**** Fragmento del texto ****

Puedo dar fe de que algunos niños son asaltados en sueños por las visiones recientes de películas terroríficas, y que estos sueños son contrarios a su bienestar, pero al escuchar luego las conversaciones de estos mismos muchachos, y las de otros, me apercibo de que, más bien que de temas sentimentales o de crímenes, suelen discutir de mecánica y de estrategia, de guerras y dignidades, del dinero o de las proezas de sus padres, o de lo que hallan censurable en el compañero, cuando no de cosas indiferentes. Y lo mismo se repite en las conversaciones de las niñas, sobre temas propios de su sexo, naturalmente.

****

• _Enunciado 1_
Determina si cada afirmación concuerda con el fragmento sobre los niños y las películas, y responde sí o no citando textualmente las palabras que lo deciden.
(a) Algunos niños sufren en sueños visiones de películas terroríficas que han visto hace poco.
(b) Los muchachos suelen conversar sobre todo de temas sentimentales y de crímenes.
(c) Esos sueños favorecen el bienestar de los niños.
• _Enunciado 2_
Copia del fragmento sobre los niños y las películas el pasaje que va desde "Puedo dar fe" hasta "su sexo, naturalmente.", ambos incluidos.

**** Datos proporcionados ****

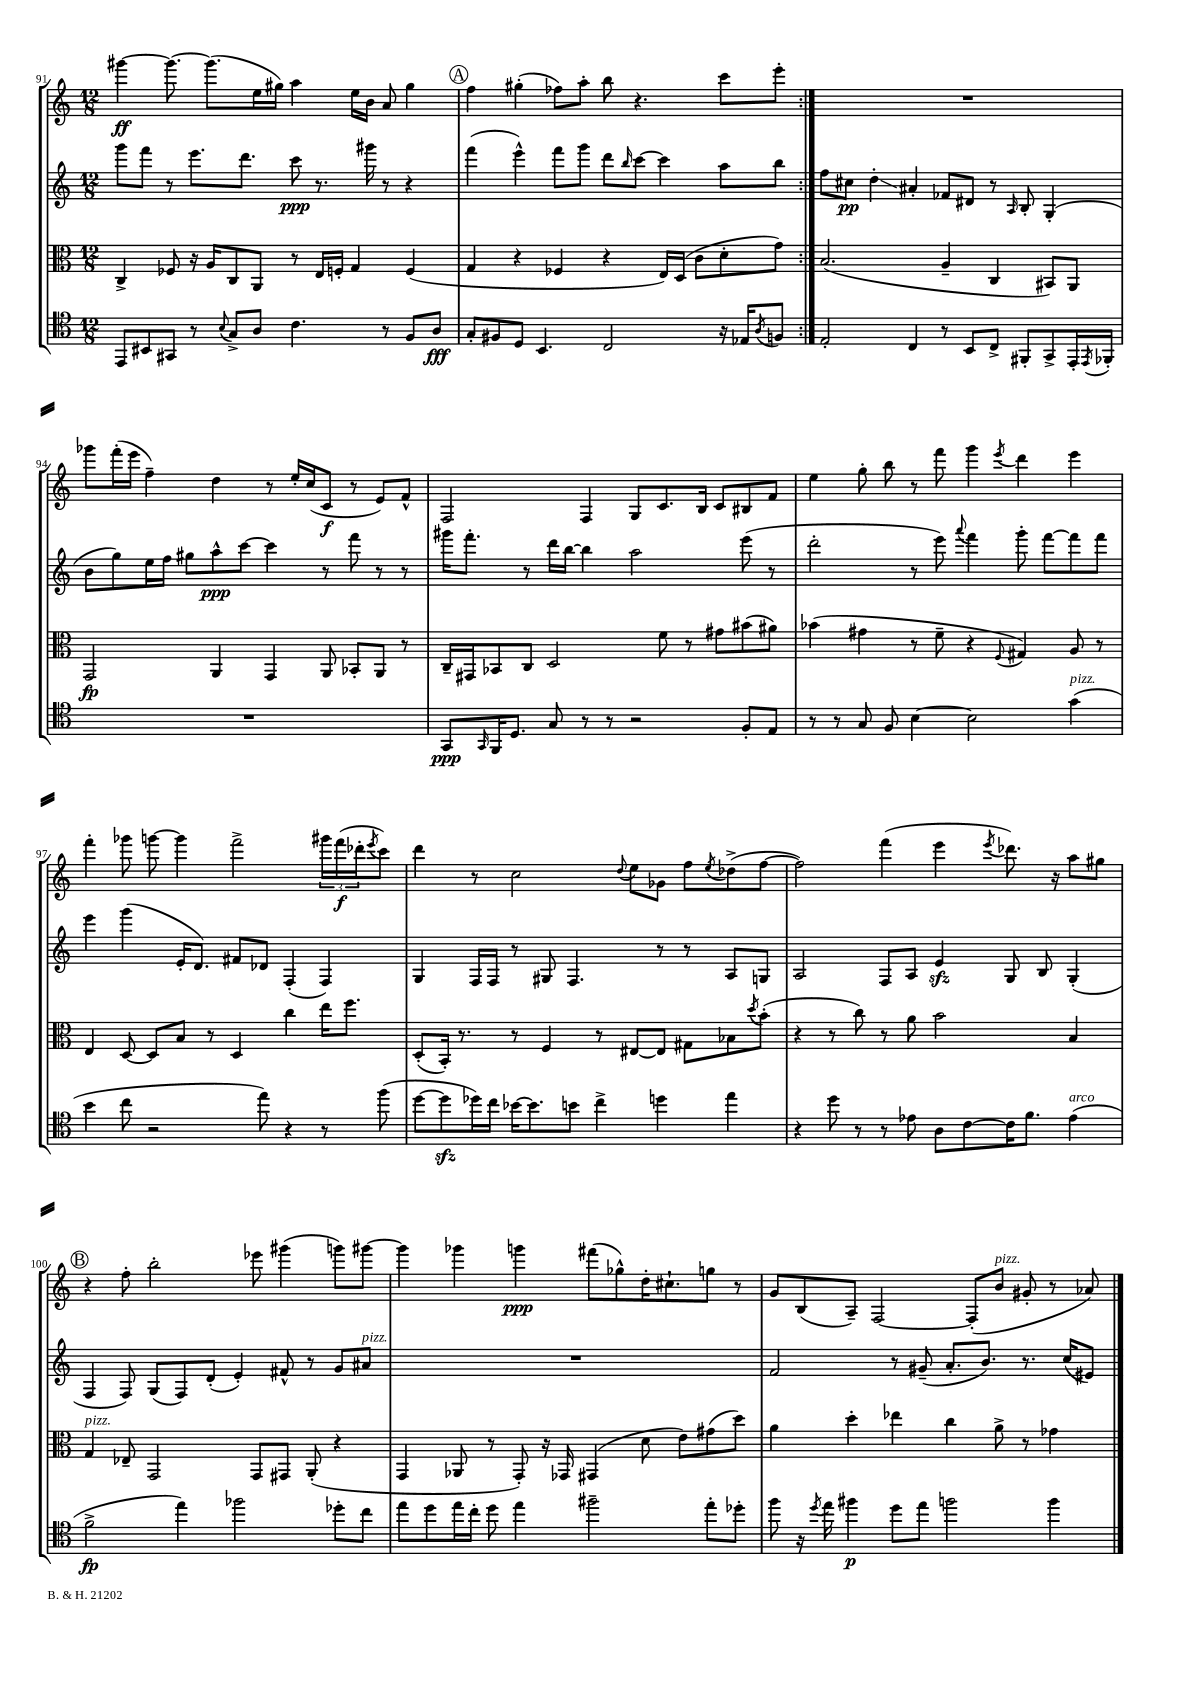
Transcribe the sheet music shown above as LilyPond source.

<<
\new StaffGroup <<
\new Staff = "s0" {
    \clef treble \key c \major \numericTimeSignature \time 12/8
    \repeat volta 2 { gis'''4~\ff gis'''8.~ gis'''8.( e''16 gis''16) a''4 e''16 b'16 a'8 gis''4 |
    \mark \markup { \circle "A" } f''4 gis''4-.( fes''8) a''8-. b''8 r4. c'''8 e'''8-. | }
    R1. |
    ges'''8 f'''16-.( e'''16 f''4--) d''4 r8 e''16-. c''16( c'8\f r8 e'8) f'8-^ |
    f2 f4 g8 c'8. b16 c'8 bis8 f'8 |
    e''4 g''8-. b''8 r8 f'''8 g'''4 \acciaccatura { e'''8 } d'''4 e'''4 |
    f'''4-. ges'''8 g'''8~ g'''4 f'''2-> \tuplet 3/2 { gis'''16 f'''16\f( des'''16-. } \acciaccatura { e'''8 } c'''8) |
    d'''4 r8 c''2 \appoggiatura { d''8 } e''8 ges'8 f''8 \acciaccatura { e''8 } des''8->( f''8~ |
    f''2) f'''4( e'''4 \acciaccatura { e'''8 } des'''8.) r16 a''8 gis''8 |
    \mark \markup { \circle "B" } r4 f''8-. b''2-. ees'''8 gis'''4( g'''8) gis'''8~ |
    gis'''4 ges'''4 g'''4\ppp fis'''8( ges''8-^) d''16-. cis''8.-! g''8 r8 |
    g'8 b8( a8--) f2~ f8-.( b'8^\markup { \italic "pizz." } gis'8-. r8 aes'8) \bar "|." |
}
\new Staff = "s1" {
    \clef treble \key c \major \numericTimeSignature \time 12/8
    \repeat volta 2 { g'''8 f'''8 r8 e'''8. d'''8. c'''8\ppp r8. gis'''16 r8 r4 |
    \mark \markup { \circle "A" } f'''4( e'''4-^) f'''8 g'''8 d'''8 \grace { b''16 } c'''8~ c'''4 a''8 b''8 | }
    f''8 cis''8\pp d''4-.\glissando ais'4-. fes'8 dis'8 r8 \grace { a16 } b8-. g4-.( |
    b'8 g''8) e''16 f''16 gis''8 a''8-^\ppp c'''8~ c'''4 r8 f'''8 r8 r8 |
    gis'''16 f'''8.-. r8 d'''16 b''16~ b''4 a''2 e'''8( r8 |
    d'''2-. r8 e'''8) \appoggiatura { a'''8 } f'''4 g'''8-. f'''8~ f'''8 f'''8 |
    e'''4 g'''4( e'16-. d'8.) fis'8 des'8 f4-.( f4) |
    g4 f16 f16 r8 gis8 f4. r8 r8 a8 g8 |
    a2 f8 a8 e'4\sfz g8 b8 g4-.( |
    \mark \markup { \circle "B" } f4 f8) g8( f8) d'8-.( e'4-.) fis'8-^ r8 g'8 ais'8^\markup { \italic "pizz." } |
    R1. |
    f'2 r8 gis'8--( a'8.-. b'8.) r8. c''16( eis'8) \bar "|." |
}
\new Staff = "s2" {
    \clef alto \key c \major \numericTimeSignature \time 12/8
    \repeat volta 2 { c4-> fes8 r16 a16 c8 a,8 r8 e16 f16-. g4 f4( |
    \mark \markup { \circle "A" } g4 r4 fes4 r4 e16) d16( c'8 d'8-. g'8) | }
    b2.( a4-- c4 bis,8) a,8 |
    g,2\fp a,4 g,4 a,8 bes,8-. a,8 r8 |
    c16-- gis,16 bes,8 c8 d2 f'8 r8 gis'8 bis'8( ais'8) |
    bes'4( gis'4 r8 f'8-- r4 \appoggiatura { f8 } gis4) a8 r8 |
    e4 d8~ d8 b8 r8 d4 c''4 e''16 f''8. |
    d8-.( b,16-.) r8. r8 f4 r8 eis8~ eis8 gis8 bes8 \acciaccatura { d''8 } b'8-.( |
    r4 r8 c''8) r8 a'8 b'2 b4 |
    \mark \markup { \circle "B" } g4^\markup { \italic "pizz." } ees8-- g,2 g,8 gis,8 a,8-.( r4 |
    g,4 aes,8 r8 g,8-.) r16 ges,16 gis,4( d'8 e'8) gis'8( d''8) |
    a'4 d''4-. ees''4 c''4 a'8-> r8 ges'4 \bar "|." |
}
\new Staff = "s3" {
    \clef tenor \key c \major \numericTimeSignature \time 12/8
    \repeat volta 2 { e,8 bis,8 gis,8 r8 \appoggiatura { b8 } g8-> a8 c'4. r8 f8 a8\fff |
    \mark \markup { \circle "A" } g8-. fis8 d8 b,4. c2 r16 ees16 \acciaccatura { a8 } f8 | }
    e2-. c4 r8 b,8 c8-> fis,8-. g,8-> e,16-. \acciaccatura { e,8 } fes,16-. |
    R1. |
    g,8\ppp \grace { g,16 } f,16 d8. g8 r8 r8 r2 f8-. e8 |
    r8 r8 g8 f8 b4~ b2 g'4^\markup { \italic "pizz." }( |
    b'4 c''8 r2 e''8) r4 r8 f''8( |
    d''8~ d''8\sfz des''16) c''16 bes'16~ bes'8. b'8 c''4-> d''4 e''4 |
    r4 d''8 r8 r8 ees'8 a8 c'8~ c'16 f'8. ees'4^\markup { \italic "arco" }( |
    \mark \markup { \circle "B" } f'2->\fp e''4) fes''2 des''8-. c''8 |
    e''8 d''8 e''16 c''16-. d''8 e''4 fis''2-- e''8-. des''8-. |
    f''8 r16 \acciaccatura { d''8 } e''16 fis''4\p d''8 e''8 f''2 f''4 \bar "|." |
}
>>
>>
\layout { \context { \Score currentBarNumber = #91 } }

****
**** Datos proporcionados ****

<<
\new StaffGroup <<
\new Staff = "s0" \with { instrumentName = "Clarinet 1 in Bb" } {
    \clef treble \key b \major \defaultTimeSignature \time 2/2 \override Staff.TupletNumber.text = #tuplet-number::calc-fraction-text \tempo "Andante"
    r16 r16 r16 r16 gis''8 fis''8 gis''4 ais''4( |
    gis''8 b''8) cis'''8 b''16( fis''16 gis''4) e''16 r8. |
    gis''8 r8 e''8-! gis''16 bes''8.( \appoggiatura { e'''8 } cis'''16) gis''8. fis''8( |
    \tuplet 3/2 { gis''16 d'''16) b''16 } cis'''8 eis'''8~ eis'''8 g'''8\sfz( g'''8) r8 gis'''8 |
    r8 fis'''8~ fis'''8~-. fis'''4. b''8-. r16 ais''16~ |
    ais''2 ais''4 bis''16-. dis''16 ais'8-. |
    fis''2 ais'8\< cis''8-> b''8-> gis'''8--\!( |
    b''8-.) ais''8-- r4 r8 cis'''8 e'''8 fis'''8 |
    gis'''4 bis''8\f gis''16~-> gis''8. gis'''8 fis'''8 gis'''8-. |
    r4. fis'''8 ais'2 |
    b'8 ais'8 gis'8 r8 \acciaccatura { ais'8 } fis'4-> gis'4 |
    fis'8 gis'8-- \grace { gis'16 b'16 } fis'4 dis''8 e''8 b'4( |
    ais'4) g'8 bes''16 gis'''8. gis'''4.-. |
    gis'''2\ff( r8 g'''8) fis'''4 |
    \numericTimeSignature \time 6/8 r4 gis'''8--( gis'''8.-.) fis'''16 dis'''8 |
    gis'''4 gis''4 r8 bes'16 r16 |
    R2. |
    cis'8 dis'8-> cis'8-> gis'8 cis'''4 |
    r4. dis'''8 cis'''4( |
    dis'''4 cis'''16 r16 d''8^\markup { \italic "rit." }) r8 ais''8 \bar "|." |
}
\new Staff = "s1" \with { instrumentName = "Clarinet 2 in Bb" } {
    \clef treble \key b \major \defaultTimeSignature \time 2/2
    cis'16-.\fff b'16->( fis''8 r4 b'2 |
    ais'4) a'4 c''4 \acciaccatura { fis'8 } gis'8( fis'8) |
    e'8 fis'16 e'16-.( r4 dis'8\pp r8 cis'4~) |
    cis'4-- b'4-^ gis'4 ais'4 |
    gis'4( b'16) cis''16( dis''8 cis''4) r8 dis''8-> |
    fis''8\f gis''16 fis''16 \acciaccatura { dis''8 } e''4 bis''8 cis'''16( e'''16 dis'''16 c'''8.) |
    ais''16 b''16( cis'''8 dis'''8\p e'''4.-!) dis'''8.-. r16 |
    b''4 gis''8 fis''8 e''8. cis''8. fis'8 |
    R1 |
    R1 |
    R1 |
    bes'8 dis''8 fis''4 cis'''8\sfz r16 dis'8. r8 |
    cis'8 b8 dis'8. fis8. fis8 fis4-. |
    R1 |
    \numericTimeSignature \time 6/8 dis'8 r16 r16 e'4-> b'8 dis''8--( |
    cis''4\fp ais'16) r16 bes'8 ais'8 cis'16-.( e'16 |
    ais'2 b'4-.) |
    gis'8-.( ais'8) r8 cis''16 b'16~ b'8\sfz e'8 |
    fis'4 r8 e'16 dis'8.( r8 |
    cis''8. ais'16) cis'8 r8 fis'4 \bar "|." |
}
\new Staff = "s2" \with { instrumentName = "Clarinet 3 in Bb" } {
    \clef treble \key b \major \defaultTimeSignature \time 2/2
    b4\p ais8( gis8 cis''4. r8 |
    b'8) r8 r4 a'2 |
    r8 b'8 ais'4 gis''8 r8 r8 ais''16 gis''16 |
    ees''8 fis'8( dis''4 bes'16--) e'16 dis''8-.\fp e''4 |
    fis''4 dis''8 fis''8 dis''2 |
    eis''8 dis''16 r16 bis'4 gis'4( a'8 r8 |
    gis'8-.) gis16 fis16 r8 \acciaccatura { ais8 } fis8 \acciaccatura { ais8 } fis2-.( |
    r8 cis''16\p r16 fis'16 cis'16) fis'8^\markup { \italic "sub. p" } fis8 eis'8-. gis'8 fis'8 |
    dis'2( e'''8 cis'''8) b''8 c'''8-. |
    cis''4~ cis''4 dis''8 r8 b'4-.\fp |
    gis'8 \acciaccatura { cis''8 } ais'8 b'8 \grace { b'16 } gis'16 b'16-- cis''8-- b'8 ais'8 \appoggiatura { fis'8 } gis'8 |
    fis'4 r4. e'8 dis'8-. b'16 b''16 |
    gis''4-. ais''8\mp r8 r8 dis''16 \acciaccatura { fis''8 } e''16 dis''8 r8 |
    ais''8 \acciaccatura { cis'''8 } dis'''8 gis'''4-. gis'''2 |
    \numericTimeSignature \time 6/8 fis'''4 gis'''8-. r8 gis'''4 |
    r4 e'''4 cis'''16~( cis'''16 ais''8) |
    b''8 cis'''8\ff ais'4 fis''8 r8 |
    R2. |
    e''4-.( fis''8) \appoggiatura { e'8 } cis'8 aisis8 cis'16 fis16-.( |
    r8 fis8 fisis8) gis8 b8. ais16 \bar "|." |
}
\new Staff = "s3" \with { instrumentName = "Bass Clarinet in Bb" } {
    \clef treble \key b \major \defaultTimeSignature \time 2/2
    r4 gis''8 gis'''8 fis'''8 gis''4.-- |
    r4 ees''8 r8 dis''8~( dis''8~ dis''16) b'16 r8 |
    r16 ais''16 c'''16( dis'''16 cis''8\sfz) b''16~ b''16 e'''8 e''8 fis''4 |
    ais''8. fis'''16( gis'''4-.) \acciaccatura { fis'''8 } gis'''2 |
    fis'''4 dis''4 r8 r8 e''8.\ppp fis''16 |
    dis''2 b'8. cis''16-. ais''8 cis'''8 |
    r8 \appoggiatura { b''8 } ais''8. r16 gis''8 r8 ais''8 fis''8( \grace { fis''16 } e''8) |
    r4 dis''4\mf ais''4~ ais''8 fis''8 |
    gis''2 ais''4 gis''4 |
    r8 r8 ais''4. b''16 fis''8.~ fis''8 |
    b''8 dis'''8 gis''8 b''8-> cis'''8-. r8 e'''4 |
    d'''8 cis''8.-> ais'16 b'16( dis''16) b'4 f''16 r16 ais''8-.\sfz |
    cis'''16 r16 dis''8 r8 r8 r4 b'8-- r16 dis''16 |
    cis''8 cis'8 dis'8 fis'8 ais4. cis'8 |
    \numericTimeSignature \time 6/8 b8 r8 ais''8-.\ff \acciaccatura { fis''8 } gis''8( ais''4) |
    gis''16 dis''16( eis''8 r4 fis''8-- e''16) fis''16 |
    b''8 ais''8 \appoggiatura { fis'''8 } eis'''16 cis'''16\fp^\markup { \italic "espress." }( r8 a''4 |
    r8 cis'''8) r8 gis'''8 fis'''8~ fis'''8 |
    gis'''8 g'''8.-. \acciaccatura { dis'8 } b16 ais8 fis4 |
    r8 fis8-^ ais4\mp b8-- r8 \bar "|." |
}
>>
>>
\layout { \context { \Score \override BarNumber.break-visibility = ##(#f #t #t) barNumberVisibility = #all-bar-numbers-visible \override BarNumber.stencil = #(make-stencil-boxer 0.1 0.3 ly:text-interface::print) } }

****

• _Respuesta final 1_
(a) Sí: "algunos niños son asaltados en sueños por las visiones recientes de películas terroríficas".
(b) No: "más bien que de temas sentimentales o de crímenes, suelen discutir de mecánica y de estrategia".
(c) No: "estos sueños son contrarios a su bienestar".

• _Respuesta final 2_
Puedo dar fe de que algunos niños son asaltados en sueños por las visiones recientes de películas terroríficas, y que estos sueños son contrarios a su bienestar, pero al escuchar luego las conversaciones de estos mismos muchachos, y las de otros, me apercibo de que, más bien que de temas sentimentales o de crímenes, suelen discutir de mecánica y de estrategia, de guerras y dignidades, del dinero o de las proezas de sus padres, o de lo que hallan censurable en el compañero, cuando no de cosas indiferentes. Y lo mismo se repite en las conversaciones de las niñas, sobre temas propios de su sexo, naturalmente.